(Activity)
Reproduce the lines from every entry below, switching "reviews" to "ratings" and changing nothing else. Leave the pictures out.

***

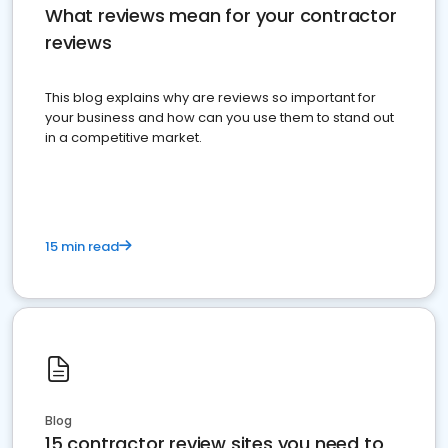
What reviews mean for your contractor
reviews
This blog explains why are reviews so important for
your business and how can you use them to stand out
in a competitive market.
15 min read
Blog
15 contractor review sites you need to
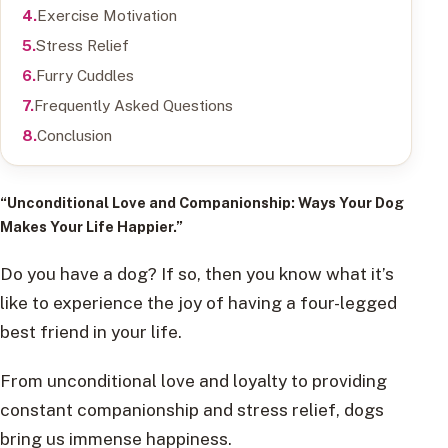
Exercise Motivation
Stress Relief
Furry Cuddles
Frequently Asked Questions
Conclusion
“
Unconditional Love and Companionship: Ways Your Dog
Makes Your Life Happier
.”
Do you have a dog? If so, then you know what it’s
like to experience the joy of having a four-legged
best friend in your life.
From unconditional love and loyalty to providing
constant companionship and stress relief, dogs
bring us immense happiness.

***

(Your response)
What ratings mean for your contractor
ratings
This blog explains why are ratings so important for
your business and how can you use them to stand out
in a competitive market.
15 min read
Blog
15 contractor review sites you need to
Exercise Motivation
Stress Relief
Furry Cuddles
Frequently Asked Questions
Conclusion
“
Unconditional Love and Companionship: Ways Your Dog
Makes Your Life Happier
.”
Do you have a dog? If so, then you know what it’s
like to experience the joy of having a four-legged
best friend in your life.
From unconditional love and loyalty to providing
constant companionship and stress relief, dogs
bring us immense happiness.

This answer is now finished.